An 18-count indictment handed down Wednesday in Anchorage also alleges the pair illegally allowed a client to shoot a bear the same day it was spotted from the air and let him shoot more moose than the law allowed. Some charges also name an assistant guide and a client.
"These types of activities affect the guiding industry as a whole, as well as Alaska's wildlife resources," said Steve Skrocki, assistant U.S. attorney.
The indictment names guide Kurt Lepping, 46, of Wasilla; his son Kyle Lepping, 28, also of Wasilla; assistant guide Brad Saalsaa, 32, of Ketchikan; and William Spann, 39, of White Bluff, Tenn.
The Leppings and Saalsaa are charged with federal conspiracy violations and other wildlife crimes during hunting seasons between 1996 and 1999.

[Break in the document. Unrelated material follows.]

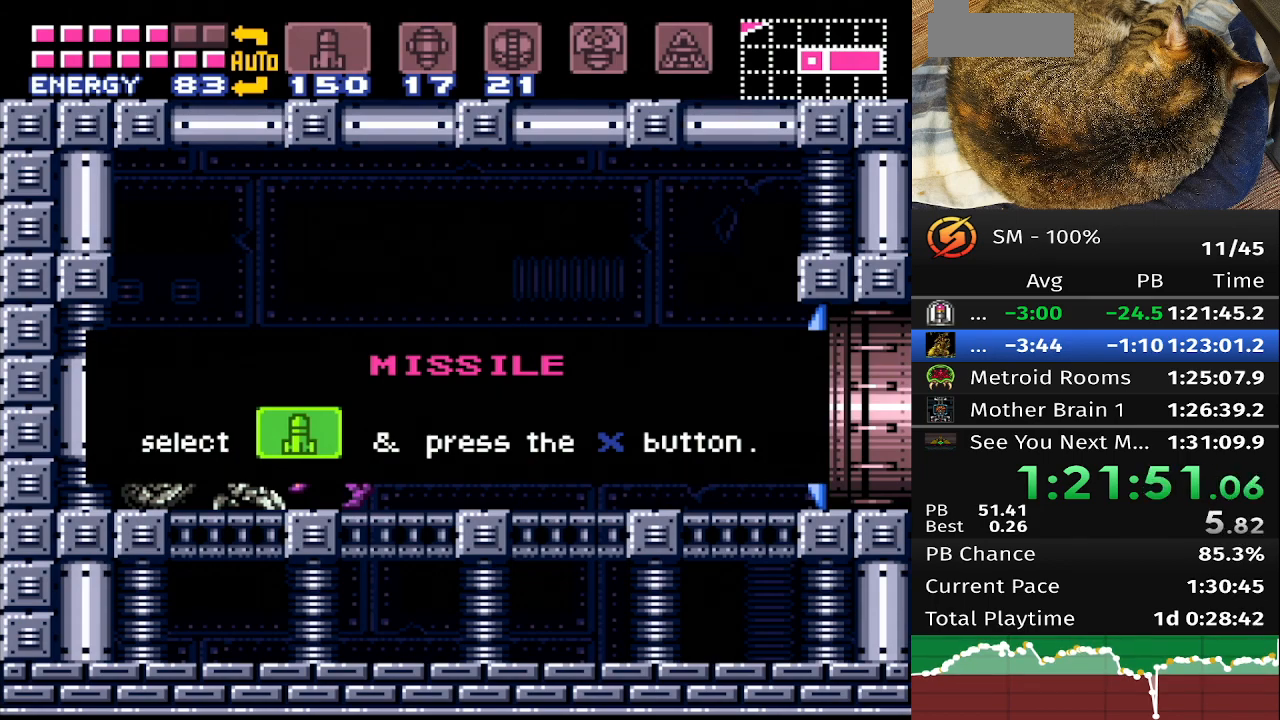
{"buttons": ["B", "DPAD_RIGHT"], "events": []}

All four are charged with violating the federal Lacey Act, which prohibits selling or transporting wildlife - or attempting to do so - in interstate commerce in violation of state wildlife law.
Spann is charged along with Kurt Lepping with violating the federal Airborne Hunting Act by attempting to shoot a wolf from a plane during a hunting trip in 1996. According to the indictment, Spann was a client of Lepping, owner of Alaska Brown Bear Safaris and Trophy Outfitters.

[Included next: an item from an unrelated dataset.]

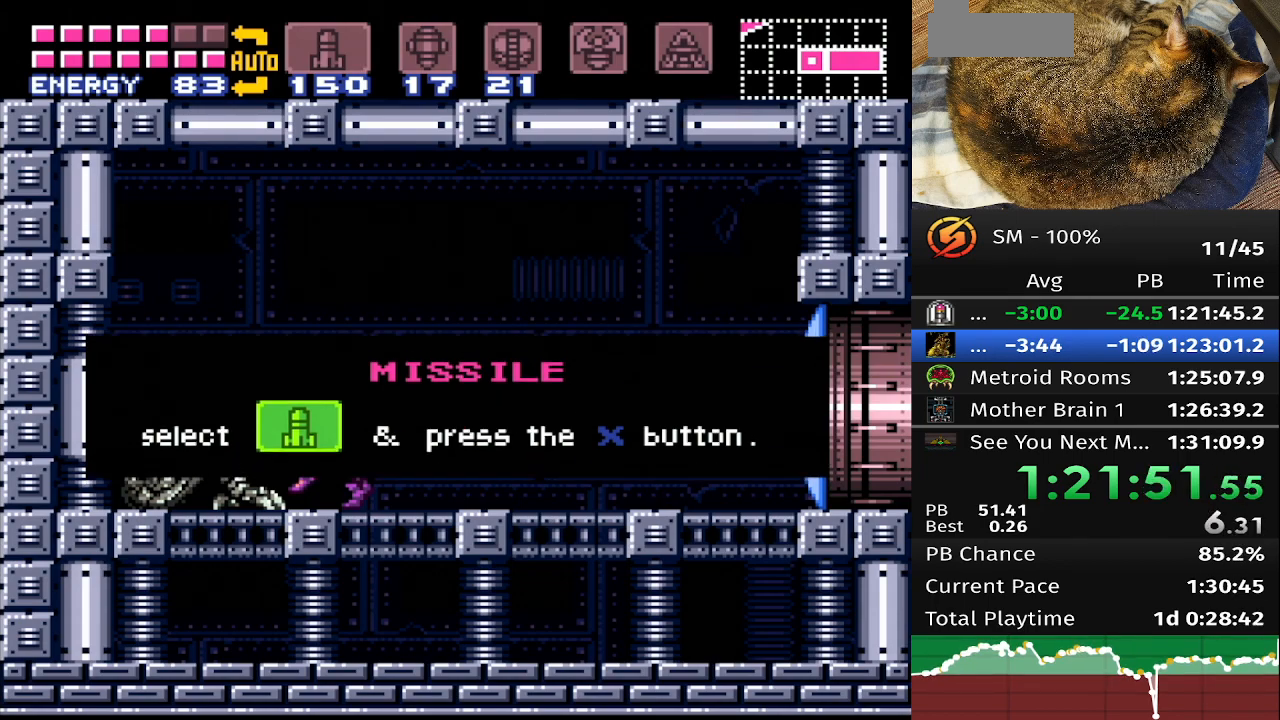
{"buttons": ["B"], "events": [[67, "DPAD_RIGHT", "up"], [150, "DPAD_RIGHT", "down"], [250, "DPAD_RIGHT", "up"], [317, "DPAD_RIGHT", "down"], [383, "DPAD_RIGHT", "up"]]}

The defendants could not be reached for comment Thursday.
Brent Cole, an attorney representing Spann, and Jim McComas, Kurt Lepping's attorney, said their clients plan to plead innocent.
"We will see whether the government can prove their case because from what I can see, they have a hard row to hoe," Cole said. "It's the only case in history where no wolf was ever seen or shot or anything else. No wolf was taken over interstate lines."
Kurt Lepping is named in 14 counts. Prosecutors also are seeking forfeiture of his Piper Supercub, which they say was used to aid in the airborne hunting offenses.
The Leppings are accused of putting the pesticide aldicarb in moose carcasses to kill wolves during 1998 and 1999 hunts near the Dulbi River northeast of Galena.
Father and son also are charged with conspiracy to violate federal law by allowing Minnesota hunter Steve Hanson to exceed the legal sport-hunting limit of moose in September 1997.
Hanson, who paid $12,000 for the guiding service, was unhappy with the antler size on a bull moose he killed, so the Leppings let him shoot a second moose, according to the indictment. Kyle Lepping and Hanson then disposed of the antlers from the first moose, the indictment states.
The following year, Hanson paid $8,000 for a grizzly bear hunt guided by Kurt Lepping and Saalsaa. According to the indictment, Lepping spotted a grizzly as he flew over the area in his Supercub, landed and directed Hanson in killing the bear, a violation of Alaska's same-day airborne prohibition.
Hanson and other hunters named in the indictment have reached settlements, federal prosecutor Skrocki said.